Anders dan [appellanten] stellen, blijkt uit het advies van de bezwaarschriftencommissie noch uit de overige stukken dat bedoelde landbouwverdichtingsweg niet mocht worden aangelegd. Daarentegen heeft de commissie in haar advies opgemerkt dat het bestreden pad in het bestemmingsplan "Buitengebied Noord Schipluiden" de bestemming verkeersdoeleinden heeft, zodat de ontheffing niet in strijd is met de bestemming die op het pad rust. Gelet hierop kan hetgeen door [appellanten] op dit punt naar voren is gebracht, niet leiden tot gegrondverklaring van het hoger beroep.
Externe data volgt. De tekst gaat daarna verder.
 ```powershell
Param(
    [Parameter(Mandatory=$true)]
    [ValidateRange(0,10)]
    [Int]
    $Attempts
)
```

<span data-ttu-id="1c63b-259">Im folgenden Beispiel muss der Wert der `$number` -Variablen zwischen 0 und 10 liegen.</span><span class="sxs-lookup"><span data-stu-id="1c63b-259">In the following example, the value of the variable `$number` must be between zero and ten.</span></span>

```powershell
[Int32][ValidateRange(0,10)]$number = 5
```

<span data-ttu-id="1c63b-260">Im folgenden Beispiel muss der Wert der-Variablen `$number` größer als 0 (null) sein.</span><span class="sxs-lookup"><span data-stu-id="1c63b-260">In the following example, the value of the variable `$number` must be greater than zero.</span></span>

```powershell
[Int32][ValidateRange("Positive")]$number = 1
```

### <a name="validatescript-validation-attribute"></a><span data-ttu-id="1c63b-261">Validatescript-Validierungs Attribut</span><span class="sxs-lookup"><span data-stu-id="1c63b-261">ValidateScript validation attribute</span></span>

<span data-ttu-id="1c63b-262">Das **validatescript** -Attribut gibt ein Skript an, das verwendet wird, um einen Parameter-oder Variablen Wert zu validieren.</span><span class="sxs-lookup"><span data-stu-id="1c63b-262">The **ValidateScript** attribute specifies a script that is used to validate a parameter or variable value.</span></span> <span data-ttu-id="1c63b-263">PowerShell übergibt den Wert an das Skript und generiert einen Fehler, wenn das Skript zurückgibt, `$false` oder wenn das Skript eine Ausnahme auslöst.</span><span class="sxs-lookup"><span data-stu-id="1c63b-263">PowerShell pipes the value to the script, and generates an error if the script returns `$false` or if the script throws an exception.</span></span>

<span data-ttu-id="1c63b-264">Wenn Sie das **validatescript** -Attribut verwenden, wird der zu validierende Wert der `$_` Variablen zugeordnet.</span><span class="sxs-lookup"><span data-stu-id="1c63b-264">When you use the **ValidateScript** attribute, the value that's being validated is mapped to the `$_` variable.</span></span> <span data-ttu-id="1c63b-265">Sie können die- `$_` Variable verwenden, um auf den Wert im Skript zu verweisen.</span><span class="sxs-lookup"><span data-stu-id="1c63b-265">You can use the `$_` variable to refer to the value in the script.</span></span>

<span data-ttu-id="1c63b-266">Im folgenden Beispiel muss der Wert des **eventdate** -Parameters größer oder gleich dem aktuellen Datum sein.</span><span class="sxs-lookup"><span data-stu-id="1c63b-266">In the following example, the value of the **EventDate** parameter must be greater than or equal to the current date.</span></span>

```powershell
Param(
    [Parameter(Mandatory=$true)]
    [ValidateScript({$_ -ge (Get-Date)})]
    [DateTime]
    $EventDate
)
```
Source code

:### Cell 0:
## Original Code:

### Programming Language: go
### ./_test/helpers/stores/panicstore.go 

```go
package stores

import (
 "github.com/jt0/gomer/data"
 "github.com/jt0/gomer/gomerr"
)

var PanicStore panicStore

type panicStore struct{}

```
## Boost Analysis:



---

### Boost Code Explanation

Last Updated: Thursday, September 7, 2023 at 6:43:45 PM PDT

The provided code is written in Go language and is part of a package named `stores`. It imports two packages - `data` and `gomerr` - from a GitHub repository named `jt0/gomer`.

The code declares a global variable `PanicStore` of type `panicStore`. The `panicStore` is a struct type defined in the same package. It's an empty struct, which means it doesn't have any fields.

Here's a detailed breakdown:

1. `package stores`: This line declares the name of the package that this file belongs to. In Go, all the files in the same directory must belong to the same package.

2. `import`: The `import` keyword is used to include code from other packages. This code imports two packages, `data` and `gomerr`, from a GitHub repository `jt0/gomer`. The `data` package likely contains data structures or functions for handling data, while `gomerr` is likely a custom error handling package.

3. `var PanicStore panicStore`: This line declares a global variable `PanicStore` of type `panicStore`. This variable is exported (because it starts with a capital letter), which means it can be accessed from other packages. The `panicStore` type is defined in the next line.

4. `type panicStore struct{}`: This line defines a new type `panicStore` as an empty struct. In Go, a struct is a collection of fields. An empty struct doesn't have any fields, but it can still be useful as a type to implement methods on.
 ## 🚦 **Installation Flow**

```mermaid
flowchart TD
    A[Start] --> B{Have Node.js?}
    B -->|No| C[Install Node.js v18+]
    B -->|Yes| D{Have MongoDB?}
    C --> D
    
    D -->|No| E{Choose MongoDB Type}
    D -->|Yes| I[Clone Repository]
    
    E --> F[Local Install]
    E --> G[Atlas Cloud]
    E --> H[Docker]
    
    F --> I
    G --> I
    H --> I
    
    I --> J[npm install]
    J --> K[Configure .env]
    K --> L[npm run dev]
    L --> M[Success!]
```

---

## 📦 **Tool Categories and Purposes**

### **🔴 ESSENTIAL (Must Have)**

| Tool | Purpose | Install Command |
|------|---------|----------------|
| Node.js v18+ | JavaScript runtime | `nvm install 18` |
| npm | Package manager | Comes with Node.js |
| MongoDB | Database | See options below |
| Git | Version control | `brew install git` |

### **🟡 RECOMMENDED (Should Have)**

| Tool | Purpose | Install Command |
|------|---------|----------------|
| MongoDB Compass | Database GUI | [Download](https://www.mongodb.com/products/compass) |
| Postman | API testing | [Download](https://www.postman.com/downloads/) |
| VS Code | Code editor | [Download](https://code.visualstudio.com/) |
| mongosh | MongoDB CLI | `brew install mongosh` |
2.5. Voorts valt niet in te zien hoe [appellanten] door het genomen besluit in hun belangen zijn geschaad. Er is niet gebleken dat [appellanten] van de verleende ontheffing als zodanig nadeel hebben ondervonden. Uit de stukken blijkt dat het fietspad een breedte heeft van 3,5 meter en daarmee voldoet aan de daarvoor vastgestelde normen. Bovendien heeft het college aan de ontheffing voorwaarden verbonden ter voorkoming van overlast en schade aan de eigendommen van derden. Het moet dan ook goed mogelijk zijn dat zonder problemen van de ontheffing gebruik wordt gemaakt. Als, zoals [appellanten] stellen, door de voertuigen op hun perceel wordt gereden, hetgeen bevuiling van het perceel en verstopping van de regenwaterafvoer tot gevolg heeft, betreft dat de wijze waarop van de ontheffing gebruik wordt gemaakt. Dit is een kwestie van handhaving, hetgeen in deze procedure geen rol speelt.
2.6. Het vorenoverwogene leidt tot de conclusie dat hetgeen [appellanten] in hoger beroep hebben aangevoerd geen grond biedt voor het oordeel dat de rechtbank het beroep ten onrechte heeft verworpen.
2.7. Het hoger beroep is ongegrond. De aangevallen uitspraak dient te worden bevestigd.
2.8. Voor een proceskostenveroordeling bestaat geen aanleiding.
De Afdeling bestuursrechtspraak van de Raad van State
Recht doende in naam der Koningin:
bevestigt de aangevallen uitspraak.
Aldus vastgesteld door mr. D.A.C. Slump, voorzitter, en mr. W. Konijnenbelt en mr. K.J.M. Mortelmans, leden, in tegenwoordigheid van mr. P.M.M. de Leeuw-van Zanten, ambtenaar van Staat.